A propaganda package along these lines, no doubt containing much subliminal material as well, has been infiltrated into every junior educational establishment in the State, and they want the entire school day devoted to it.

The package contains ominous details of "experiments", alluringly described as being "a lot of fun, and an interactive way for children to learn about trees and their environment".

The young people, for example, will be encouraged to apply acid rain to a helpless sapling and watch it slowly die; they will be shown that a seedling deprived of light or air will not survive; and that you can slowly kill a plant by systematically depriving it of water.

There is even a "Tree Day Competition" based on inventive variations of morally deplorable activities such as these.
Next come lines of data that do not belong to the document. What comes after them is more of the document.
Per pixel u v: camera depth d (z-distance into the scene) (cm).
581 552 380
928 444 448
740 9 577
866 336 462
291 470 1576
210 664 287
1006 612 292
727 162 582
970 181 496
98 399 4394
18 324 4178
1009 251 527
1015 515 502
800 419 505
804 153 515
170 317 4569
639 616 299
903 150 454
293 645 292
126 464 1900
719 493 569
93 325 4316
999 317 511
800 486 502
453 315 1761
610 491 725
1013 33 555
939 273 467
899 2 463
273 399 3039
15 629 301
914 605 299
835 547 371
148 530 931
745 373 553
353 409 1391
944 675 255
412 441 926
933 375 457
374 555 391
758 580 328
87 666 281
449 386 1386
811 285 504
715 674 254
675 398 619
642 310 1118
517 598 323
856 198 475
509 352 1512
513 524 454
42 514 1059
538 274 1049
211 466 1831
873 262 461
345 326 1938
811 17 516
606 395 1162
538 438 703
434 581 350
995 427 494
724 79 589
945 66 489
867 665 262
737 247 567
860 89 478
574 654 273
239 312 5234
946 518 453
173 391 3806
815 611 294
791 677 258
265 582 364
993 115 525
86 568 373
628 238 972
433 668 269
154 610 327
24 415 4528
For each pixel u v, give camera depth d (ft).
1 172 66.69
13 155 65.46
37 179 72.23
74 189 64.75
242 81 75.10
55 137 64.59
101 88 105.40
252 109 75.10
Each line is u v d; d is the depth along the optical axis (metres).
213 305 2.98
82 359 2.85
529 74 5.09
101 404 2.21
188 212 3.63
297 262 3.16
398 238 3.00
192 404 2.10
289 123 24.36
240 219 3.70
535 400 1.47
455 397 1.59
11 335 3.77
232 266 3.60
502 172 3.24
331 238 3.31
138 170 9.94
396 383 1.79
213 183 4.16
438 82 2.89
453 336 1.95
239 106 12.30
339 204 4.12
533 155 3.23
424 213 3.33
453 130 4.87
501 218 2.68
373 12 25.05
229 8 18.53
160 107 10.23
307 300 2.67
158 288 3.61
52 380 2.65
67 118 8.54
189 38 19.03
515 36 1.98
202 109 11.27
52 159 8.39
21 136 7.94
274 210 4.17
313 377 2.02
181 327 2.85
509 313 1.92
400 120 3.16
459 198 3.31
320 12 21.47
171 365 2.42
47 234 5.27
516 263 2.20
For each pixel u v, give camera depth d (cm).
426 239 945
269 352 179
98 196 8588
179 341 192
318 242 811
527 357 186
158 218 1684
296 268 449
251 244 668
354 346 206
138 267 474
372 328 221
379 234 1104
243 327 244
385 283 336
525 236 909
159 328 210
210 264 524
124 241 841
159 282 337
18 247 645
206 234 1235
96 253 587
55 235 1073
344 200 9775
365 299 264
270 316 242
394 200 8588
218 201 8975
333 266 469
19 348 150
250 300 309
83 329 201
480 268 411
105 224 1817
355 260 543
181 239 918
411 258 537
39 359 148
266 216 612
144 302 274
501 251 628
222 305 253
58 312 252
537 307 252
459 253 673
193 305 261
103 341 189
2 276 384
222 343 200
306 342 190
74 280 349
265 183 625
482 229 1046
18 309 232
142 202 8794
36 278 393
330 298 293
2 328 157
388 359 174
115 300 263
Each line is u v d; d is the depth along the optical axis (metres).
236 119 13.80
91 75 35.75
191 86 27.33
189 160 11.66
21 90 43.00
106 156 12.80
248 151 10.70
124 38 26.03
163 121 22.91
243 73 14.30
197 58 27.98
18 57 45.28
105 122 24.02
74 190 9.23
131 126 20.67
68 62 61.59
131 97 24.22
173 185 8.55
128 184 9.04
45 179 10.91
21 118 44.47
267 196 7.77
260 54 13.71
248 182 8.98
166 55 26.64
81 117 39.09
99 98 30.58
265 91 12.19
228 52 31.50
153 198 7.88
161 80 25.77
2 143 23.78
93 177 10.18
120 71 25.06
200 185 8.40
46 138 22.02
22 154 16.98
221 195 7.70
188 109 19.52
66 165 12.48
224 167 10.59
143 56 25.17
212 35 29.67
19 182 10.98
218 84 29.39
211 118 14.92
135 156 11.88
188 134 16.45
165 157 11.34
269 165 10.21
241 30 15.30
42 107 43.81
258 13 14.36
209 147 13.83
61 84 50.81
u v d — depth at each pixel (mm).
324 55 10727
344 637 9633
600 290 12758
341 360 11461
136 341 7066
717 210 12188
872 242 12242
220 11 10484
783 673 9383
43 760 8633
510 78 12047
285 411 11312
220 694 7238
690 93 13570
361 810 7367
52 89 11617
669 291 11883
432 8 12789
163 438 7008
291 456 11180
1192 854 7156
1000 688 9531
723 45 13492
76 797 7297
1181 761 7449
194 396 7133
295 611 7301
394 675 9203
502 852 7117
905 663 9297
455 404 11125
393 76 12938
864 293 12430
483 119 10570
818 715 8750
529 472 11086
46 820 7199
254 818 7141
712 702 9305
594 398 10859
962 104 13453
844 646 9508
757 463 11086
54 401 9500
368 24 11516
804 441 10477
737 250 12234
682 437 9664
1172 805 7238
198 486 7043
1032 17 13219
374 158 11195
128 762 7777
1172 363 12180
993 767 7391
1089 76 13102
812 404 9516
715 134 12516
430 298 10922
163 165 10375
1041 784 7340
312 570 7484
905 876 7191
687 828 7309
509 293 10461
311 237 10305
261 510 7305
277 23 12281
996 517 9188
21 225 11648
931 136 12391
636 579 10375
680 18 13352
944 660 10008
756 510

The movement is clearly quite undemocratic. The Tree Council admits, when pressed, that only 8 per cent of Ireland can be classed as "wooded", compared with an average of 25 per cent for mainland Europe, where such an exercise might thus be justified.

Obviously, in Ireland a Tarmac Day, or a National Concrete Week is more appropriate, during the course of which the energy savings to be gleaned from global warming could be highlighted, and the magnificent shades of crimson, vermillion and scarlet that pollution gives to sunset could be tastefully extolled.

But Tree Day, sadly, seems unstoppable. It can only be hoped that a tree tribunal will ensue, and that in its aftermath Mr McLoughlin and his collaborators will be rightly charged with incitement to science, both before and during the event, and that previous similar offences, allegedly dating back to 1997, will be taken into due account when sentences are handed down.